= Piano Concerto No. 2 (Ginastera) =

The Piano Concerto No. 2, Op. 39, is the second piano concerto by the Argentinian composer Alberto Ginastera. The work was commissioned by the Indianapolis Symphony Orchestra for the pianist Hilde Somer, to whom the concerto is dedicated. It was first performed by Somer and the Indianapolis Symphony Orchestra conducted by Izler Solomon on March 22, 1973.

==Composition==

===Structure===
The concerto has a duration of approximately 35 minutes and is cast in four movements:

The first and fourth movements of the concerto pay tribute to the music of Ludwig van Beethoven and Frédéric Chopin. The first movement, for example, is a set of 32 variations inspired by the seven-note chord at measure 208 of the finale of Beethoven's Ninth Symphony. The number of variations itself is a nod to Beethoven, whose 32 Variations in C minor and 32 piano sonatas are among his most significant works. The movement's 22nd variation additionally references the opening of Beethoven's Piano Sonata No. 26, Les Adieux.

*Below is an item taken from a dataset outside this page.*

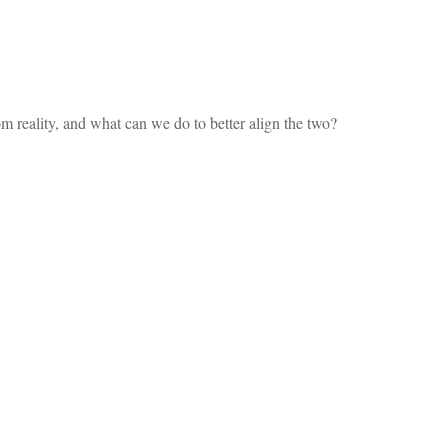
m reality, and what can we do to better align the two?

Similarly, the fourth movement was inspired by an eleven-note theme from the final movement of Chopin's Piano Sonata No. 2.

===Instrumentation===
The work is scored for a solo piano and a large orchestra comprising three flutes (3rd doubling piccolo), three oboes (3rd doubling cor anglais), three clarinets (3rd doubling bass clarinet), three bassoons (3rd doubling contrabassoon), four horns, four trumpets, four trombones, tuba, timpani, three percussionists, harp, celesta, and strings.

==Reception==
Reviewing the world premiere, the music critic Patrick Corbin of The Indianapolis Star wrote, "It's a brilliant, percussive work in the contemporary vein that requires dazzling virtuosity on the part of the soloist." Reviewing a 2016 recording by Xiayin Wang and the BBC Philharmonic, Andrew Farach-Colton of Gramophone observed, "The thematic material is derived from the dissonant, crunching chord that opens the finale of Beethoven's Ninth Symphony, and there's a touching sense throughout the work of glancing back at the past while still looking resolutely ahead." He added, "I'd always thought of this work as inferior to the more popular First Concerto; this recording has made me seriously reconsider that opinion."